We have choose a variety of aldehydes and amines to expand the scope and simplicity of the polymer supported Cu(I) catalyst, Cu-PS-ala promoted three component coupling reaction under the optimized reaction conditions. Structurally diverse aldehydes and amines possessing a wide range of functional groups were employed as reaction substrates. The results are given in Table 3. Aromatic aldehydes with electron-donating groups reacted rapidly, while in case of aldehydes with electron-withdrawing groups reactivity decreased and required longer reaction times. In addition, heteroaromatic aldehydes also gave products (Table 3, entries 9 and 10). To extend the scope of the reaction, various cyclic and acyclic secondary amines such as piperidine, morpholine, pyrrolidine, and diethylamine were used and tolerated well (Table 3, entries 11, 12 and 13). To broaden the utility of our catalyst we tested this three-component coupling with a more challenging substrate aniline. After a prolonged reaction time, a moderate yield of the desired product was obtained (Table 3, entry 18). Under the same reaction conditions several alkynes such as tolyl-substituted ethyne and 1-octyne can be used to give the corresponding propargylamines. Tolyl-substituted ethyne gave good yields but in case of aliphatic alkyne, moderate yield of the corresponding propargylamine was obtained after longer reaction time. The results indicated that both aromatic and aliphatic aldehydes were transformed to the corresponding propargylamines in excellent yields.
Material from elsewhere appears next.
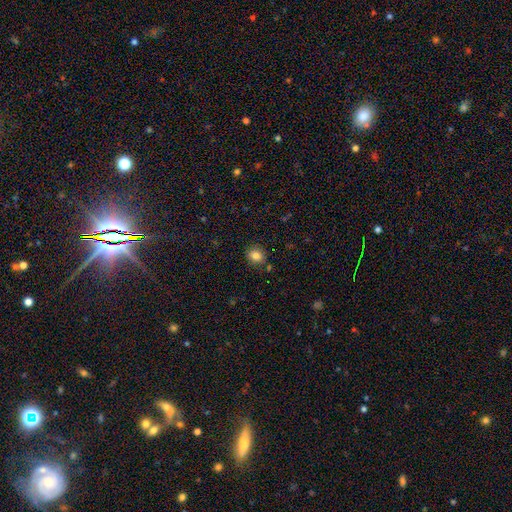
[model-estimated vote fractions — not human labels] Smooth or featured? Predicted: smooth (p=0.83). How rounded? Predicted: round (p=0.72). Merging? Predicted: none (p=0.84).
To the best of our knowledge, there is currently limited report of employing alcohols instead aldehyde in A3-coupling reactions. We have studied the catalytic activity of the polymer supported copper catalyst in the oxidative A3-coupling reactions of benzyl alcohols, phenylacetylene and secondary amines under aerobic conditions in aqueous media. The scope of various benzyl alcohols, amines and phenylacetylene was examined in the oxidative A3 reaction (Table 4). The benzyl alcohol with an electron-withdrawing group gave a higher yield as compared to that with an electron donating group (Table 4, entries 2, 3 and 4). In addition, piperidine or pyrrolidine can also be applied in this A3-coupling (Table 4, entries 4, 5, and 6).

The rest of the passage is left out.